# A question about lebesgue integral

pswongaa
if lebesgue integral of f^2 over an interval equal 0, must f=0 a.e on that interval?

R136a1
No. Try to find a counterexample (hint: the integral can be 0 since positive and negative parts cancel out).

Staff Emeritus
No. Try to find a counterexample (hint: the integral can be 0 since positive and negative parts cancel out).
What negative parts, R136a1? He's integrating f(x)2 over some interval.

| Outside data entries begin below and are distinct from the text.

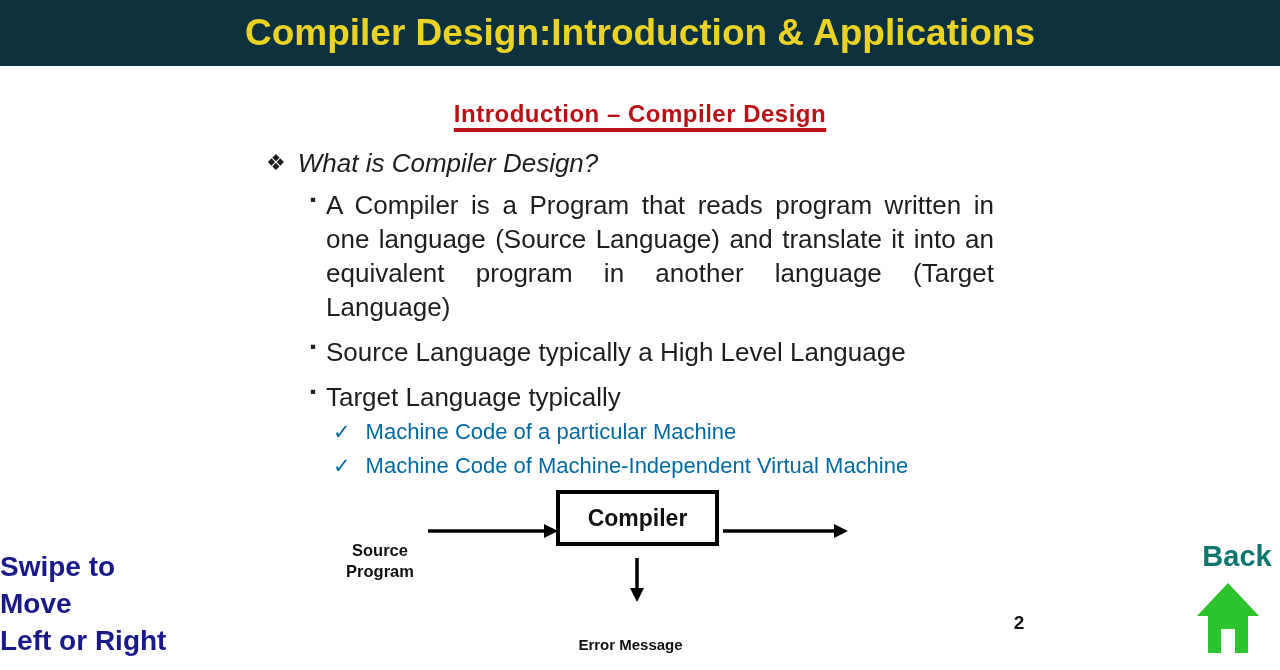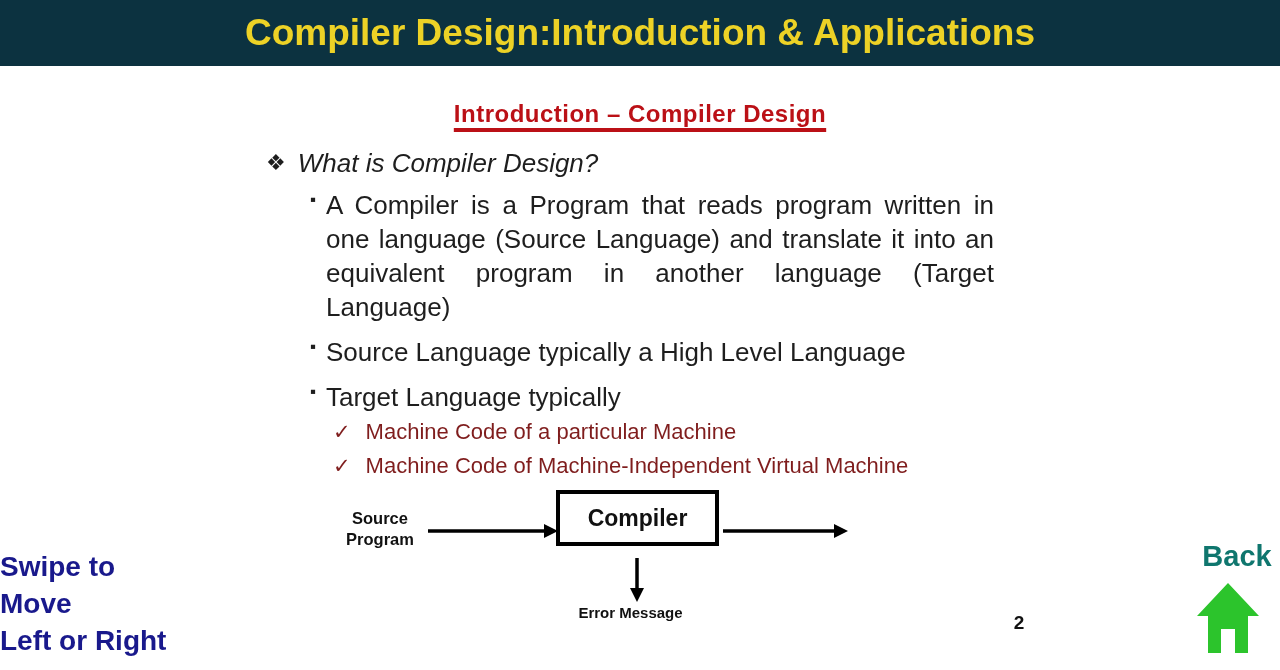--- a/index.html
+++ b/index.html
@@ -22,29 +22,29 @@
   
   .point { position:absolute; color:#1e1e1e; }
   .pt-glyph { position:absolute; left:0; top:2px; font-size:17px; }
   .pt-text { margin-left:16px; font-size:26px; line-height:34px; }
   .p1 { left:310px; top:188px; width:700px; }
   .p1 .pt-text { text-align:justify; width:668px; }
   .p2 { left:310px; top:335px; width:720px; }
   .p3 { left:310px; top:380px; width:720px; }
 
   
-  .check { position:absolute; left:333px; color:#7f1d1d; font-size:22px;text-align:center; }
+  .check { position:absolute; left:333px; color:#0369a1; font-size:22px;text-align:center; }
   .check-glyph { margin-right:15px; font-size:21px; }
   .c1 { top:419px; }
   .c2 { top:453px; }
 
   
   .diagram { position:absolute; left:320px; top:490px; width:660px; height:150px; }
   .diagram svg.arrows { position:absolute; left:0; top:0; }
-  .dlabel { position:absolute; font-weight:bold; color:#111; font-size:16.5px; line-height:21px; text-align:center; }
+  .dlabel { position:absolute; font-weight:bold; color:#111; font-size:16.5px; line-height:21px; text-align:center;margin-top:32px; }
   .dlabel.src { left:18px; top:18px; width:84px; }
   .dlabel.tgt { left:520px; top:18px; width:90px; }
   .dlabel.err { left:238px; top:112px; width:145px; font-size:15px;text-align:center; }
   .cbox { position:absolute; left:236px; top:0; width:163px; height:56px; background:#fff; border:4px solid #000;
     display:flex; align-items:center; justify-content:center; font-size:23px; font-weight:bold; color:#111; }
 
   .pagenum { position:absolute; left:1004px; top:612px; width:30px; text-align:center; font-size:19px; font-weight:bold; color:#111; }
 
   
   .swipe-hint { position:absolute; left:0px; top:548px; width:196px; text-align:left;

if lebesgue integral of f^2 over an interval equal 0, must f=0 a.e on that interval?
Is f a function that maps reals to reals, or something else?

R136a1
Oh god. Never mind my reply.

Axiomer
For any measure space $(X,\mathcal{S},μ)$, and any measurable function $g:\rightarrow [-∞,∞]$, $$∫|g|dμ=0\implies g=0 a.e.$$

Specifically, since $f^2=|f^2|$, this gives $f^2=0$ a.e., and hence $f=0$ a.e.

Staff Emeritus
You are assuming f is a real function, Axiomer. If it's a complex function, then f2 is not the same as |f2|.

Axiomer
That's a good point. Since the op didn't specify otherwise, I assumed we were talking about functions to the extended real line.

Axiomer
For any measure space $(X,\mathcal{S},μ)$, and any measurable function $g:\rightarrow [-∞,∞]$, $$∫|g|dμ=0\implies g=0 a.e.$$

proof:
Define $A=\{x\in X: g(x)≠0\}$. For all naturals n, define $A_n=\{x\in X: |g(x)|>\frac{1}{n}\}$.

$\frac{1}{n}μ(A_n)=∫\frac{1}{n}x_{A_n}dμ≤∫|g|dμ=0$, so $μ(A_n)=0$ for all n.

Then $μ(A)=μ(\bigcup _{n=1}^∞A_n)≤\sum _{n=1}^∞μ(A_n)=0\implies μ(A)=0$, as desired.